Ia berdiri tegak, dan lagu Indonesia Raya kembali terdengar di jam yang sama. Saya ikut berdiri di samping motor, memperhatikan orang-orang di sekitar. Ada yang bernyanyi lantang, ada yang hanya tersenyum tipis, dan ada yang berdiri kaku sambil melirik jam.

Fenomena ini bukan kebetulan, beberapa instansi pemerintah, termasuk BUMN, kini menerapkan kebijakan menyanyikan lagu Indonesia Raya setiap pukul 10 pagi. Tujuannya sederhana, untuk menumbuhkan kembali rasa nasionalisme di tengah masyarakat yang kian sibuk dengan urusan masing-masing.

Dari kacamata kajian budaya, apa yang terlihat sederhana ini sebenarnya adalah ritual nasionalisme, serangkaian tindakan simbolik yang diulang secara terjadwal untuk memperkuat identitas kolektif. Kita mengenalnya dalam bentuk upacara bendera di sekolah, peringatan hari kemerdekaan, atau lagu kebangsaan yang dikumandangkan sebelum pertandingan olahraga.

Benedict Anderson, dalam bukunya Imagined Communities (1983), menyebut bangsa sebagai “komunitas terbayang”, sebuah entitas besar yang anggotanya tidak saling kenal, tapi merasa terhubung melalui simbol, bahasa, dan ritual bersama.

Menyanyikan Indonesia Raya di jam yang sama, di berbagai kota, adalah cara untuk meneguhkan perasaan “kita”. Kita mungkin tidak saling mengenal, tapi di momen itu, kita melakukan hal yang sama, untuk alasan yang sama.

Antara Ritual dan Makna

Pada realitanya, simbol tidak selalu sejalan dengan makna. Clifford Geertz (1973), dalam The Interpretation of Cultures, memandang simbol sebagai pembawa makna yang hanya hidup jika dipahami dan dihayati oleh komunitas yang menggunakannya.

Ritual seperti menyanyikan lagu kebangsaan setiap pukul 10 pagi memiliki fungsi ganda, ia adalah model of reality (cerminan nilai kebangsaan yang kita anut) dan sekaligus model for reality (alat untuk membentuk nilai itu agar terus hidup).

Namun, tanpa keterlibatan kesadaran, simbol itu bisa kehilangan daya hidupnya, yang tersisa hanyalah gerakan tubuh dan lantunan nada, sementara makna yang menyertainya memudar di balik rutinitas.

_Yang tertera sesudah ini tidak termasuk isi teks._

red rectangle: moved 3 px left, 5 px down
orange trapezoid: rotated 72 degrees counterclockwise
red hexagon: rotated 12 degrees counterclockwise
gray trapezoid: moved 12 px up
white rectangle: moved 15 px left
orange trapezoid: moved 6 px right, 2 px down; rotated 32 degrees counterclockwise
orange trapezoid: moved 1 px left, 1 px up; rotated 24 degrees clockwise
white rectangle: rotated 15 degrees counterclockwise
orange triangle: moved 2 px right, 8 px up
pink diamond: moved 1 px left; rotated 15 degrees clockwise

Di titik inilah muncul pertanyaan, apakah kebiasaan menyanyikan Indonesia Raya setiap pagi benar-benar memperbarui rasa cinta tanah air, ataukah ia perlahan berubah menjadi ritual yang dijalankan tanpa rasa?

Ritual yang terus diulang memang punya kekuatan membentuk identitas kolektif. Ia bisa menanamkan rasa kebersamaan dan membangun kesadaran bahwa kita bagian dari sesuatu yang lebih besar dari diri sendiri.

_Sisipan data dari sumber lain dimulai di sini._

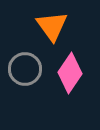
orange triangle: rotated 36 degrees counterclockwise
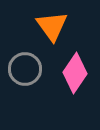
pink diamond: moved 5 px right
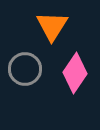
orange triangle: rotated 8 degrees clockwise
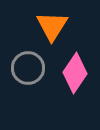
gray circle: moved 3 px right, 1 px up
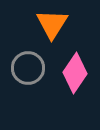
orange triangle: moved 2 px up
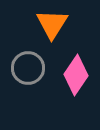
pink diamond: moved 1 px right, 2 px down
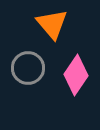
orange triangle: rotated 12 degrees counterclockwise
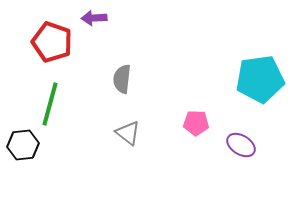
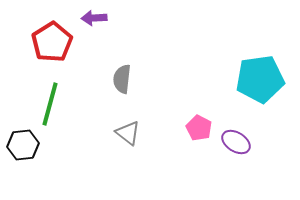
red pentagon: rotated 21 degrees clockwise
pink pentagon: moved 3 px right, 5 px down; rotated 25 degrees clockwise
purple ellipse: moved 5 px left, 3 px up
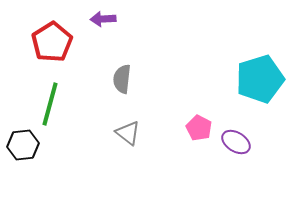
purple arrow: moved 9 px right, 1 px down
cyan pentagon: rotated 9 degrees counterclockwise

Tetapi, tanpa keterlibatan emosi dan kesadaran makna, ritual itu berisiko berubah menjadi empty ritual (ritual kosong) yang dijalankan semata-mata untuk memenuhi kewajiban administratif. Meski begitu, dalam studi budaya kontemporer ada istilah habitual patriotism, yaitu bentuk patriotisme yang tumbuh dari kebiasaan tubuh.

Berdiri tegak, menatap bendera, dan melafalkan lirik lagu kebangsaan adalah latihan yang, ketika diulang terus-menerus, dapat menanamkan rasa kebangsaan pada tingkat hampir otomatis. Sama halnya seperti gerakan salat lima waktu yang membentuk keterhubungan spiritual, meski tingkat penghayatan setiap orang bisa berbeda-beda.

Ritual pukul 10 pagi bekerja dengan logika serupa. Tubuh dilatih untuk mengingat, bahkan saat pikiran sedang melayang entah ke mana. Dan sering kali, tubuh yang sudah terbiasa akan membantu pikiran untuk kemudian menyusul menghayati. Ada saatnya kita baru benar-benar merasakan makna ketika sudah lama melakukannya.

Dalam konteks ini, formalitas bukanlah musuh makna, ia justru bisa menjadi pintu masuk yang perlahan membawa kita pada penghayatan yang lebih dalam.

Cinta yang Hampir Hilang

Bendera Merah Putih. (Sumber: Pexels/bima)
Bendera Merah Putih. (Sumber: Pexels/bima)

Jika kita jujur, rasa nasionalisme memang kerap naik turun. Ia memuncak di momen-momen tertentu, seperti saat menonton pertandingan olahraga internasional atau ketika bencana alam membuat kita saling membantu tanpa memandang perbedaan. Tapi di luar itu, cinta ini sering memudar, tersisih oleh rutinitas hidup dan riuhnya berita politik yang melelahkan.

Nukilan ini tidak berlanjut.